Search the records for the string "grey" and copy every line in which it appears.
START Source records
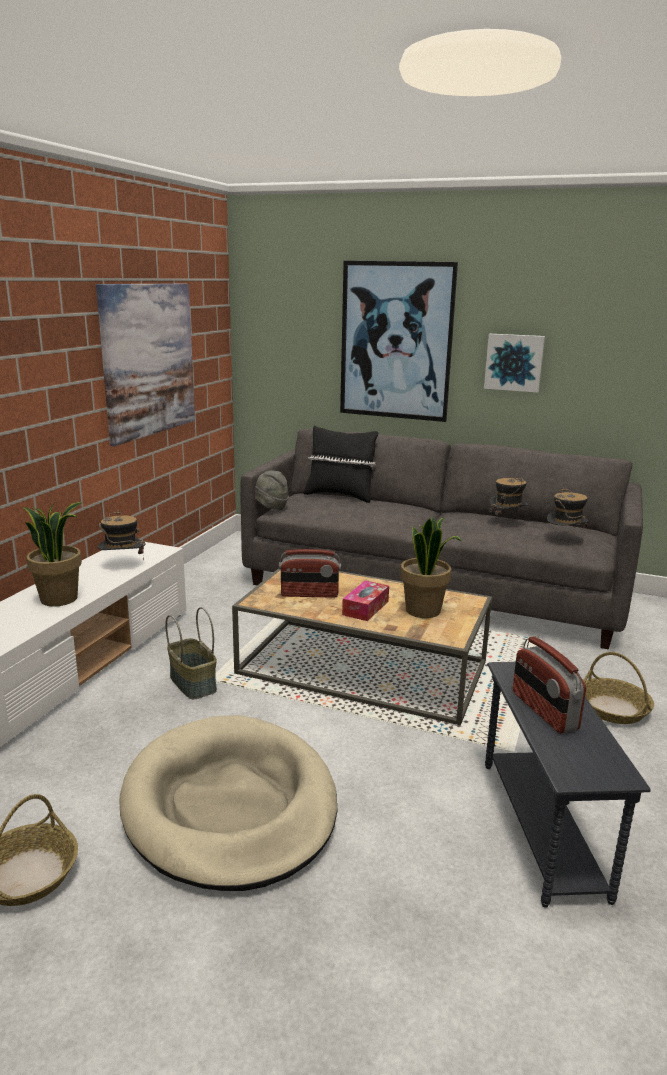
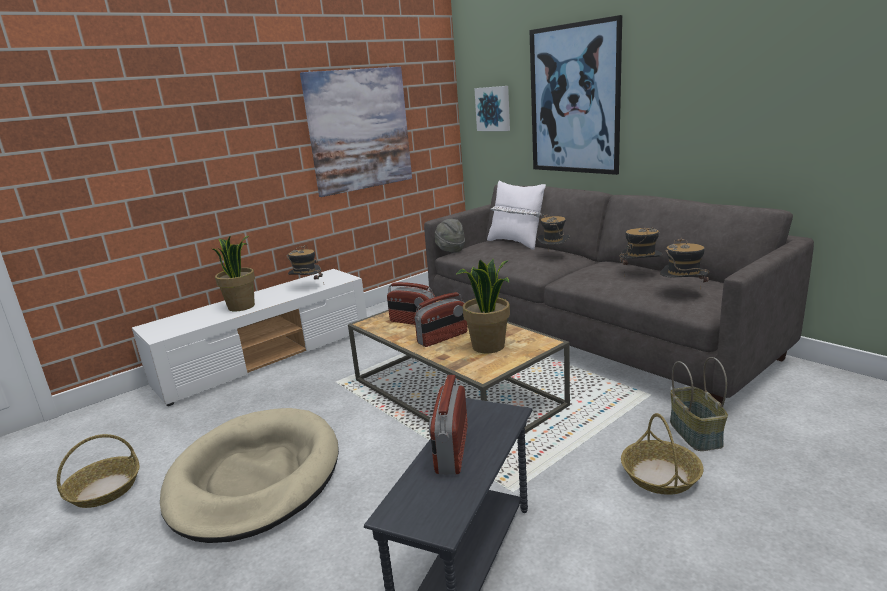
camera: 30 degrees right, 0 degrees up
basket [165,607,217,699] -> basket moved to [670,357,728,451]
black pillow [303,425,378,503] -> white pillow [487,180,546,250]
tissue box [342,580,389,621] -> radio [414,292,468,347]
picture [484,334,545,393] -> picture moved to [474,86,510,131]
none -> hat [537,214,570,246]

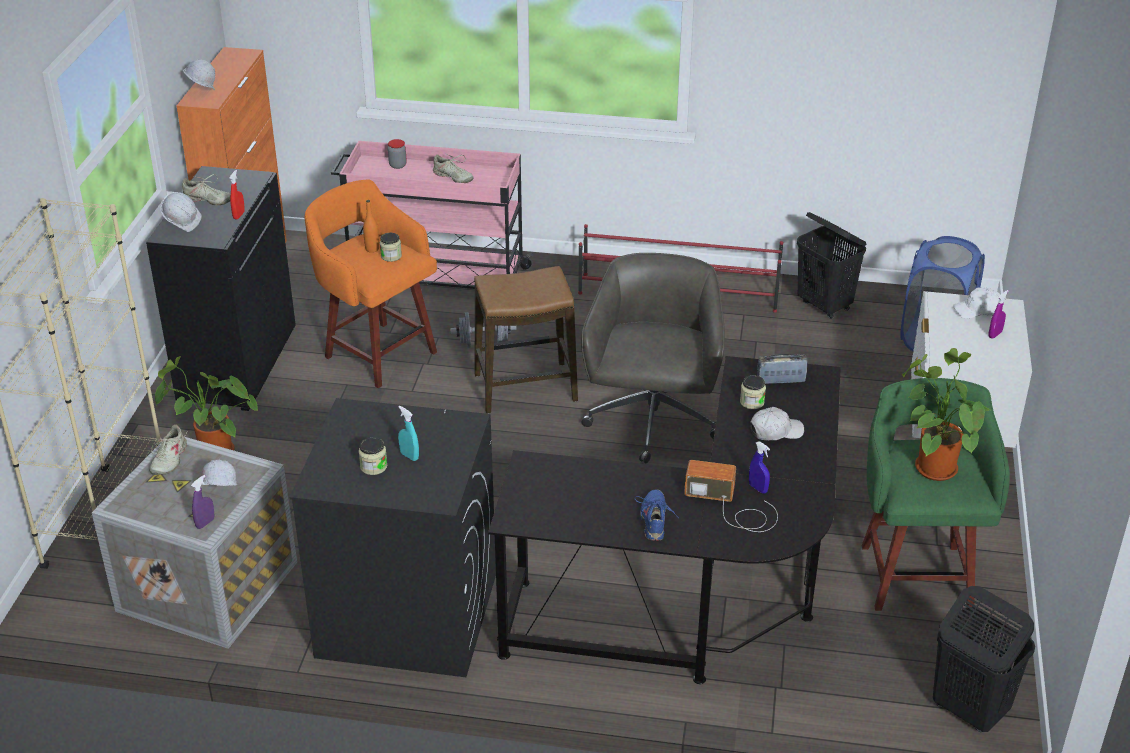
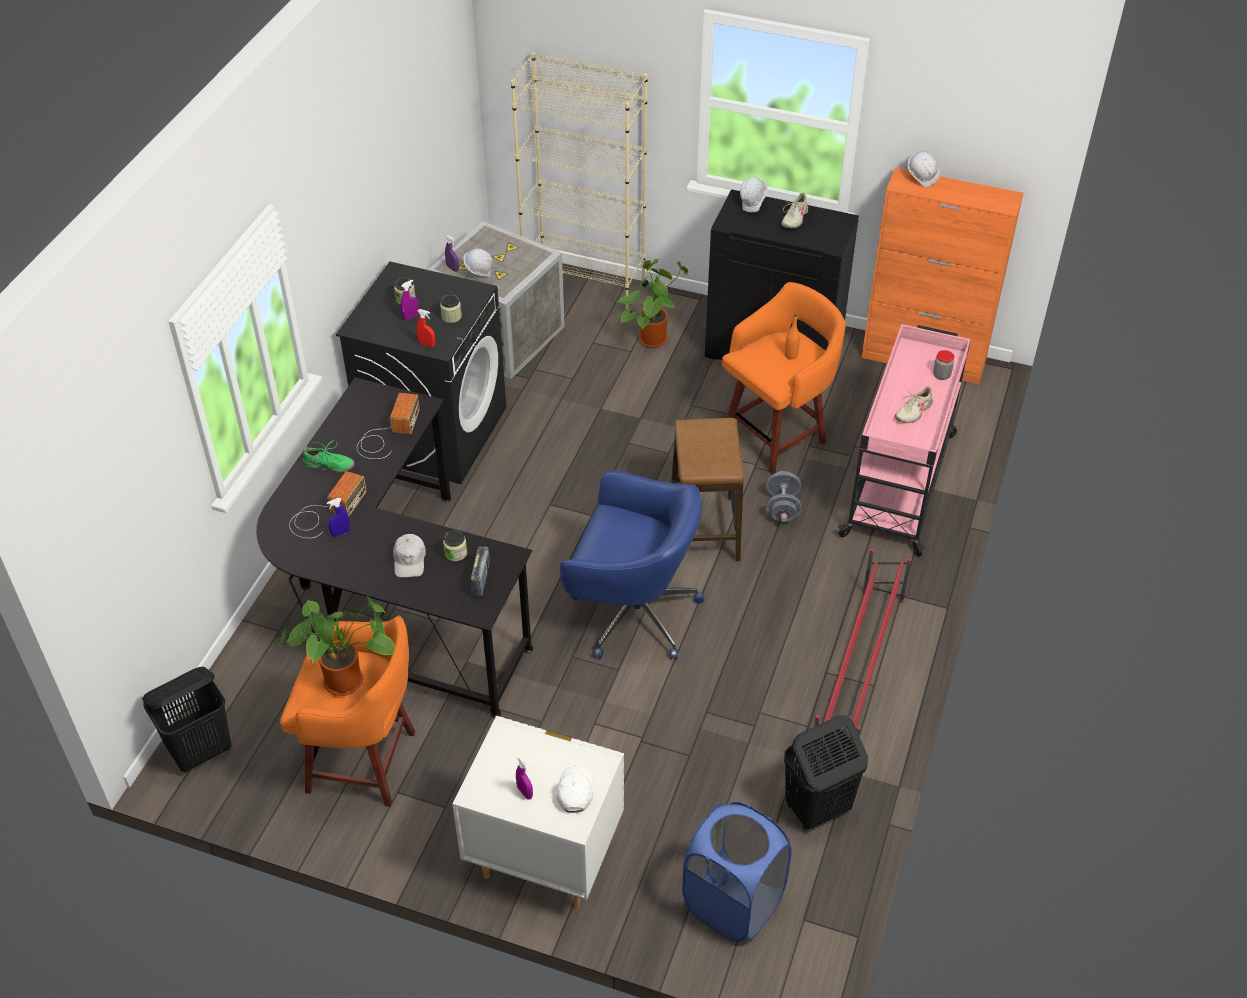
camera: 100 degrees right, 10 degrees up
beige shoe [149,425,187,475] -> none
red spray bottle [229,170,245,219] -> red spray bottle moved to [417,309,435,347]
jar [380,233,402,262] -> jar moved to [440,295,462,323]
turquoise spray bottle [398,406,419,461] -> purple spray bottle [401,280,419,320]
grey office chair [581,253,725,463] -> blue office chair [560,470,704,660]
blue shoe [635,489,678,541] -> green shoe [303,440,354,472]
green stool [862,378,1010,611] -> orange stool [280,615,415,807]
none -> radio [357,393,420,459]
END Source records
START Source records
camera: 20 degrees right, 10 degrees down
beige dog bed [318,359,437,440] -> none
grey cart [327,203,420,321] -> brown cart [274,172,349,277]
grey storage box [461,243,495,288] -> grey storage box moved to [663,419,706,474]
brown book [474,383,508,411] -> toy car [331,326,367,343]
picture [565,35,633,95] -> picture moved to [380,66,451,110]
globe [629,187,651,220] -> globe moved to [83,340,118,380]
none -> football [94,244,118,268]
END Source records
§ Answer section:
grey office chair [581,253,725,463] -> blue office chair [560,470,704,660]
grey cart [327,203,420,321] -> brown cart [274,172,349,277]
grey storage box [461,243,495,288] -> grey storage box moved to [663,419,706,474]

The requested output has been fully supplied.